I have written the code to create the model and save it. It works fine. My understanding is data, by default, is split in 10 folds. I want data to be split into two sets (training and testing) when I create the model. On Weka UI, I can do it by using "Percentage split" radio button. I want to know how to do it through code. I want it to be split in two parts 80% being the training and 20% being the testing. Here is my code.

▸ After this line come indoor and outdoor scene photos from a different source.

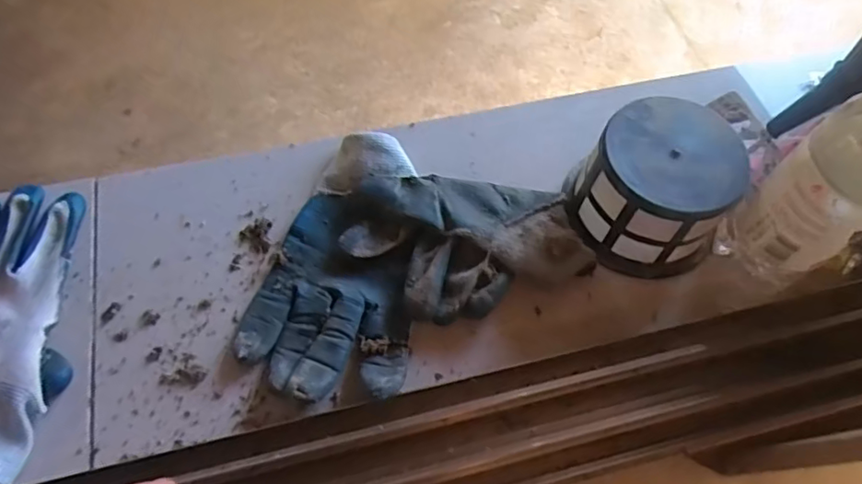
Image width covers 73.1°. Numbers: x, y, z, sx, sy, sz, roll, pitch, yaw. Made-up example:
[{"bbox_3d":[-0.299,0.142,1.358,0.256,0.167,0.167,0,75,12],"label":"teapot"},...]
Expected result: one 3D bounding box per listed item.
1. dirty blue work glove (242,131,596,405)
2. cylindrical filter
[{"bbox_3d":[-0.010,0.024,0.381,0.187,0.032,0.185,22,66,7],"label":"dirty blue work glove"},{"bbox_3d":[0.150,-0.034,0.391,0.100,0.071,0.093,1,65,-3],"label":"cylindrical filter"}]

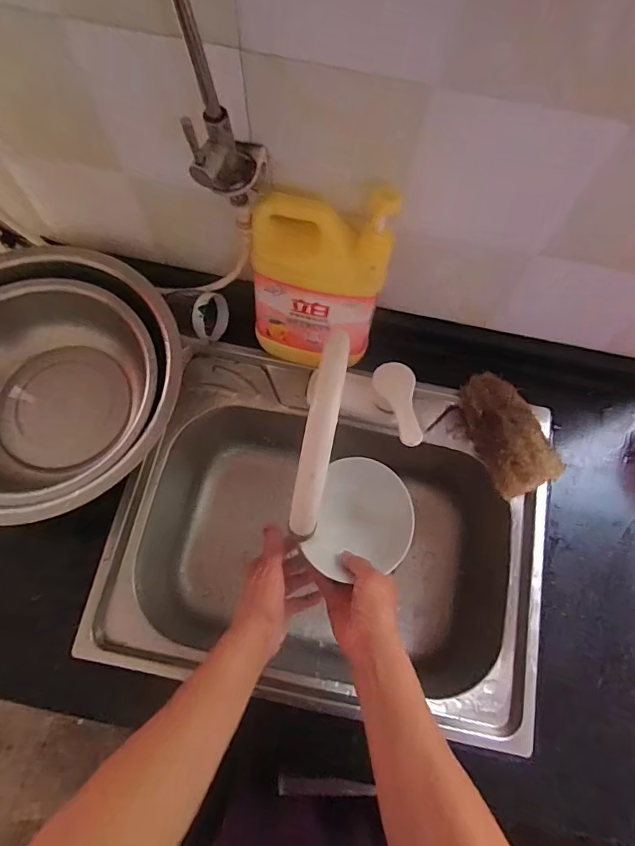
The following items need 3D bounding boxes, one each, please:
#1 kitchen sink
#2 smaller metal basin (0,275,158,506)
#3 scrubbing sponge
[{"bbox_3d":[0.019,0.157,0.667,0.512,0.192,0.399,12,71,2],"label":"kitchen sink"},{"bbox_3d":[-0.334,-0.033,0.582,0.270,0.082,0.265,1,71,-2],"label":"smaller metal basin"},{"bbox_3d":[0.238,0.012,0.603,0.059,0.068,0.155,-21,73,-9],"label":"scrubbing sponge"}]

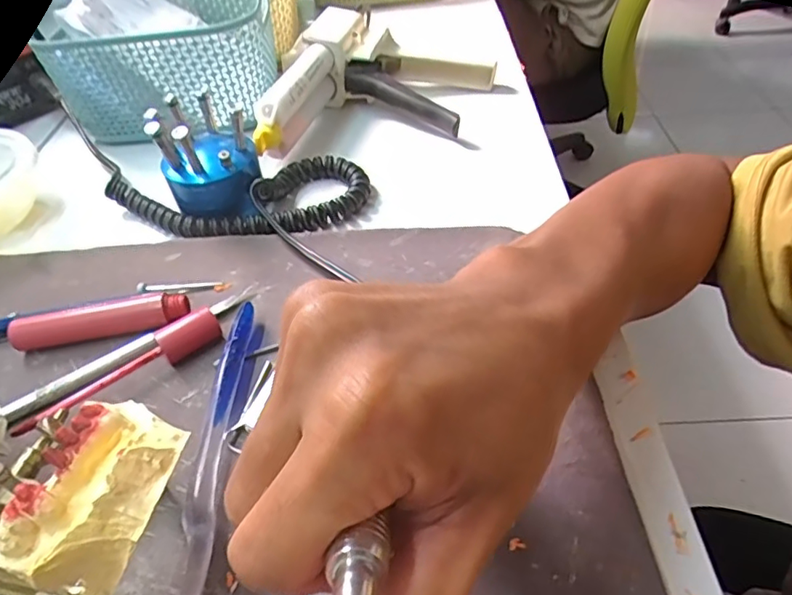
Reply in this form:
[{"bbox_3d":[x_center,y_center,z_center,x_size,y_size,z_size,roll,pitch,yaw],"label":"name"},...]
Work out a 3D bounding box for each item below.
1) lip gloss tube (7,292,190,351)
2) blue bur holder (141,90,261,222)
[{"bbox_3d":[-0.153,0.013,0.291,0.088,0.016,0.015,-8,46,-3],"label":"lip gloss tube"},{"bbox_3d":[-0.117,-0.089,0.347,0.058,0.071,0.065,-20,48,-14],"label":"blue bur holder"}]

FilteredClassifier model = new FilteredClassifier();
model.setFilter(new StringToWordVector());
model.setClassifier(new NaiveBayesMultinomial());
try {
model.buildClassifier(trainingSet);
} catch (Exception e1) { // TODO Auto-generated catch block
e1.printStackTrace();
}
ObjectOutputStream oos = new ObjectOutputStream(
new FileOutputStream(
"/Users/me/models/MyModel.model"));
oos.writeObject(model);
oos.flush();
oos.close();
trainingSet here is already populated Instances object. Can someone help me with this?
Thanks in advance!
In the UI class ClassifierPanel
's method startClassifier()
, I found the following code:
// Percent split
int trainSize = (int) Math.round(inst.numInstances() * percent
/ 100);
int testSize = inst.numInstances() - trainSize;
Instances train = new Instances(inst, 0, trainSize);
Instances test = new Instances(inst, trainSize, testSize);
so after randomizing your dataset...
trainingSet.randomize(new java.util.Random(0));
... I suggest you split your trainingSet
in the same way:
int trainSize = (int) Math.round(trainingSet.numInstances() * 0.8);
int testSize = trainingSet.numInstances() - trainSize;
Instances train = new Instances(trainingSet, 0, trainSize);
Instances test = new Instances(trainingSet, trainSize, testSize);
then use Classifier#buildClassifier(Instances data)
to train the classifier with 80% of your set instances:
model.buildClassifier(train);
UPDATE: thanks to @ChengkunWu's answer, I added the randomizing step above.